■ **Material for this exercise**
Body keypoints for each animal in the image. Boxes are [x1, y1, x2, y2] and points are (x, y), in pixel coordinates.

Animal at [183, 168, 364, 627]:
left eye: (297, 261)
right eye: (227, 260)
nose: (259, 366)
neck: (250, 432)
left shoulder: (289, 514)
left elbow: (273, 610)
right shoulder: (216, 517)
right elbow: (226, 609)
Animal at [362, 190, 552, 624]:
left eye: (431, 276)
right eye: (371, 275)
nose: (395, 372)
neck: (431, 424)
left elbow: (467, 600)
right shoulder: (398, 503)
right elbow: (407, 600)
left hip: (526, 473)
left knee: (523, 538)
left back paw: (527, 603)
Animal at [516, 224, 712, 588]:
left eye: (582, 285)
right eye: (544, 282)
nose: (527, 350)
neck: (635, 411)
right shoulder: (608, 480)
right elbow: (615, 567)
* * *
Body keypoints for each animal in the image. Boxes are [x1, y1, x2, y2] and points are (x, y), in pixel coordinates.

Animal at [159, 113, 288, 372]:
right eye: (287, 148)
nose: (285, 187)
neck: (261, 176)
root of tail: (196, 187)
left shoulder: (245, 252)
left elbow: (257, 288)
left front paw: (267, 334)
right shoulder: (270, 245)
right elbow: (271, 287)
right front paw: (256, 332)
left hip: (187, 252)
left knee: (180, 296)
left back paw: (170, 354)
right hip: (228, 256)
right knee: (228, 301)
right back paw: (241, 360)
==
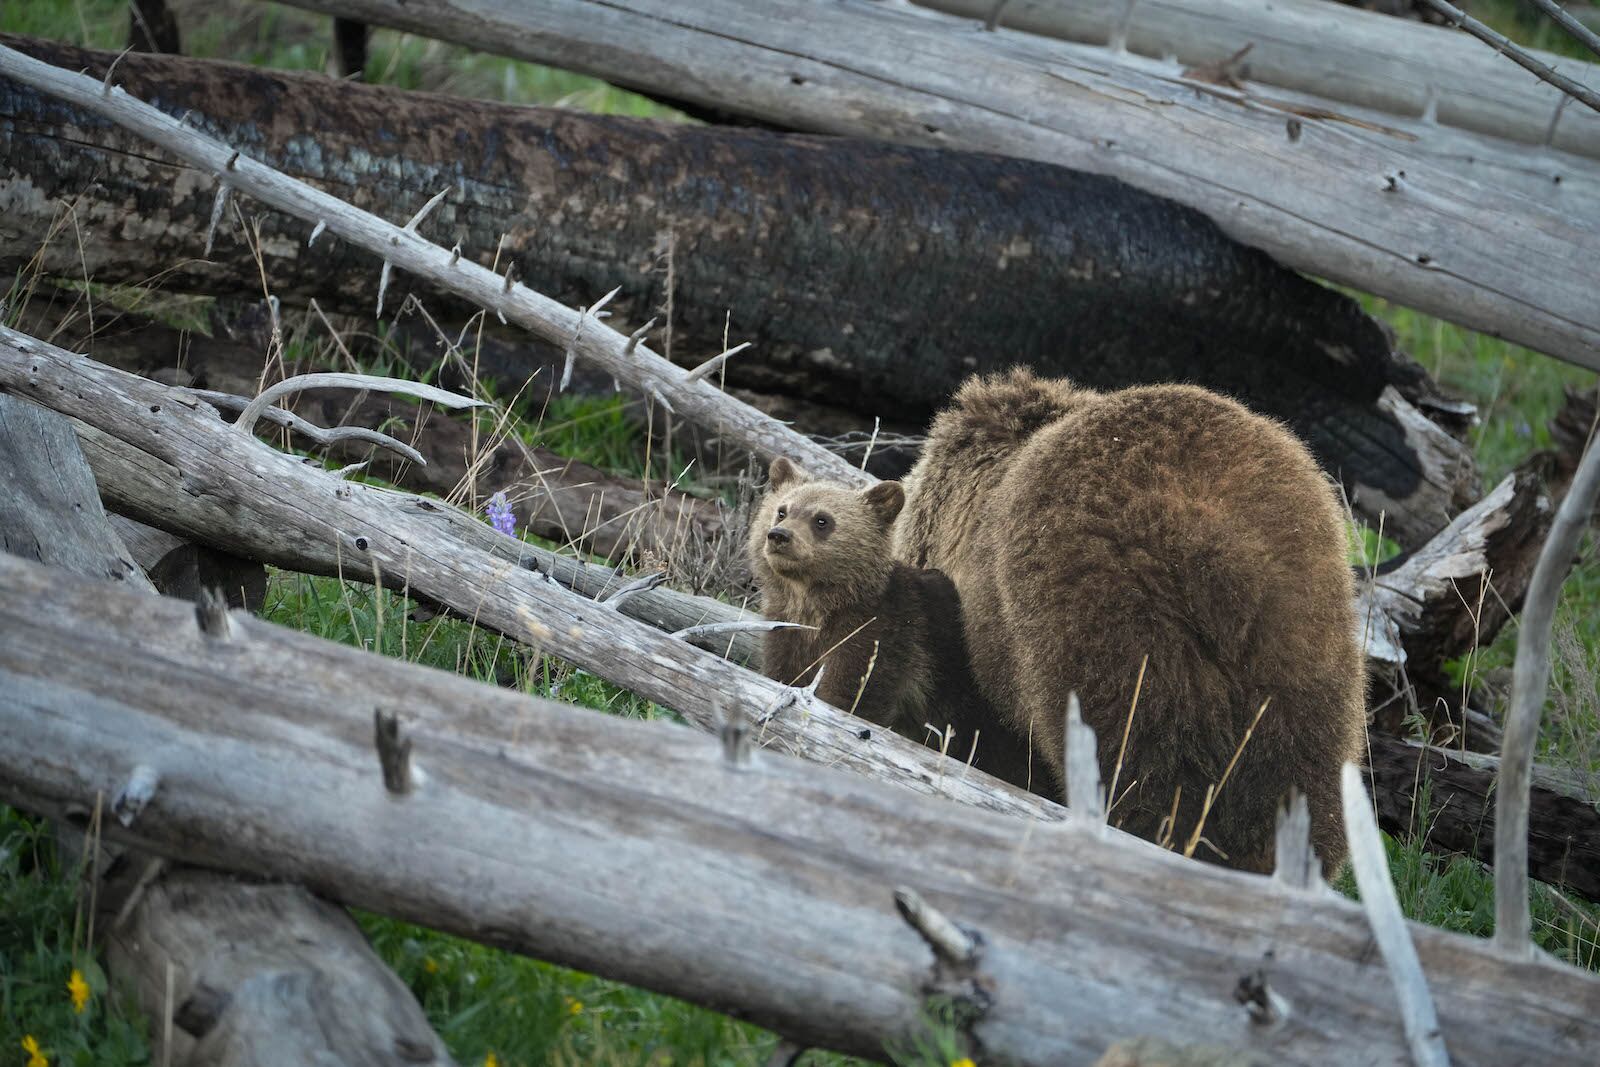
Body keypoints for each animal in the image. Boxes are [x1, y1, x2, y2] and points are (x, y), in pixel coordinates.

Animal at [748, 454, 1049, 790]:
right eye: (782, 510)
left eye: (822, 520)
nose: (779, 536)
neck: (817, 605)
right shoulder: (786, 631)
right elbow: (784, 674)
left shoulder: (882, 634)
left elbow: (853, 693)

■ **Work to complete**
Some lines above hold the word "back". Copy all of them.

■ **Worked solution**
left back paw: (527, 603)
left back paw: (170, 354)
right back paw: (241, 360)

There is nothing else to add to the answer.